El interés en el caso presentado era evidente, pero también buscaban entender un poco más qué pasa en México. Su asombro sobre las noticias en Guerrero y el Estado de México dejaban entrever su confusión. Para ellos México es un país aliado en derechos humanos en Ginebra. Un país con influencia al que todos respetan. Un país que ayudó a construir el Consejo de Derechos Humanos e impulsar el reciente tratado sobre personas con discapacidad. Ese mismo país era en el que se gestan todos esos crímenes de lesa humanidad que reporta hoy la prensa internacional. La famosa dicotomía mexicana que confunde a cualquiera. Lo que debería haber sido una conferencia de prensa corta fue toda una sesión de información sobre cómo entender la luz de México en la ONU y la oscuridad de nuestra realidad.
Caminamos lentamente para salir de la sede diplomática. Otra vez las banderas. El recuento de tantos problemas en México había diezmado el ímpetu, pero no la convicción. Eso lo notó el Alto Comisionado de las Naciones Unidas para los Derechos Humanos, Zeid Ra’ad Al Hussein, quien reconoció en Lydia una fuerza poco común para buscar justicia. En su oficina que da al lago Lemán, nos reunimos con él para discutir el contexto de los derechos humanos en México. Su preocupación era indiscutible. El personal estaba un tanto sorprendido por la reunión, ya que era la primera que sostenía el alto funcionario con alguien que no fuera una delegación oficial. Eso marcaba la relevancia del caso del Lydia y la consternación de lo que pasa en Iguala.

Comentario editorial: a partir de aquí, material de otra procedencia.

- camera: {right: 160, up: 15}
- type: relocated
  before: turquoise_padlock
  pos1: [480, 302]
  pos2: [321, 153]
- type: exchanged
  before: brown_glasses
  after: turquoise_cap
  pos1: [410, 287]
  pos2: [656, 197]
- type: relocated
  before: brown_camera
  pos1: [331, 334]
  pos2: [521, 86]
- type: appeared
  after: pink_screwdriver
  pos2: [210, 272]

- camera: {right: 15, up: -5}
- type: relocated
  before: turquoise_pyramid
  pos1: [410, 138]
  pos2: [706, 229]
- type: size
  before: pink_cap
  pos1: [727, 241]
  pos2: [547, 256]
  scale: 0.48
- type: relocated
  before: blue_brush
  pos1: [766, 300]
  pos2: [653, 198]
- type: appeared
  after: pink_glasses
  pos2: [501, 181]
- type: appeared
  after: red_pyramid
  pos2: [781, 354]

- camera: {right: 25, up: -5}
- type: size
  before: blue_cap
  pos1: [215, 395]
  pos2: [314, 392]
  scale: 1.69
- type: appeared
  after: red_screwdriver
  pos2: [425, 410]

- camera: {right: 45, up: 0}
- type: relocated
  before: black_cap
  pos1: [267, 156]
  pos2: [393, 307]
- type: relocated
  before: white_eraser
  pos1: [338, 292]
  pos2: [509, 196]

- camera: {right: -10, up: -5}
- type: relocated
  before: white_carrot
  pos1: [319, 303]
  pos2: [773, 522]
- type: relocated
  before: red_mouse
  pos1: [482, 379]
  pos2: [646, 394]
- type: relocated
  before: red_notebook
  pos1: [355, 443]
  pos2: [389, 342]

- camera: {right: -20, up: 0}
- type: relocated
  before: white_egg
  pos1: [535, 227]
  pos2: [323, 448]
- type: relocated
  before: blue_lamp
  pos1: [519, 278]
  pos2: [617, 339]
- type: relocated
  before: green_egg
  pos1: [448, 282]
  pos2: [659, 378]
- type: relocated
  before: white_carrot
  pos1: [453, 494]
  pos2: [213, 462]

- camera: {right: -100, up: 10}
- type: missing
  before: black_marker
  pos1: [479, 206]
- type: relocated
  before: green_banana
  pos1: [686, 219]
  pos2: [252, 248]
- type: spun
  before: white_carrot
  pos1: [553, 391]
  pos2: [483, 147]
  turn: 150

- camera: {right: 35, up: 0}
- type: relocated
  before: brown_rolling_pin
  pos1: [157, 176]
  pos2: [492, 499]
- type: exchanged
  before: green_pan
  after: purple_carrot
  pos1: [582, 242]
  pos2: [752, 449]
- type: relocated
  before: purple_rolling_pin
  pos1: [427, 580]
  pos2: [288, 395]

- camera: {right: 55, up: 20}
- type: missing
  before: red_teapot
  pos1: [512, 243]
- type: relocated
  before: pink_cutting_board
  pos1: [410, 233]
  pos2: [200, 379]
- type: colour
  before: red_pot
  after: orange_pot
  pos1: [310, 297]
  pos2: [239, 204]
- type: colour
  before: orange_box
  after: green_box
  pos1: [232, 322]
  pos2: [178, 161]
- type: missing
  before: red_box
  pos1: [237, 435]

El Alto Comisionado escuchó con atención los alegatos que le presentamos para reconocer que hay dos caras de México. Agradeció la información y celebró el trabajo que ha hecho Lydia Cacho. Salimos del Palais Wilson y volteé a ver a Lydia mientras se ponía sus lentes y asomaba una tímida sonrisa. Habíamos tenido un buen día.
Nueve años de un largo camino. Nueve años de sobrevivir la impunidad. Nueve años después le toca a la ONU. Nueve años después, es tiempo de justicia.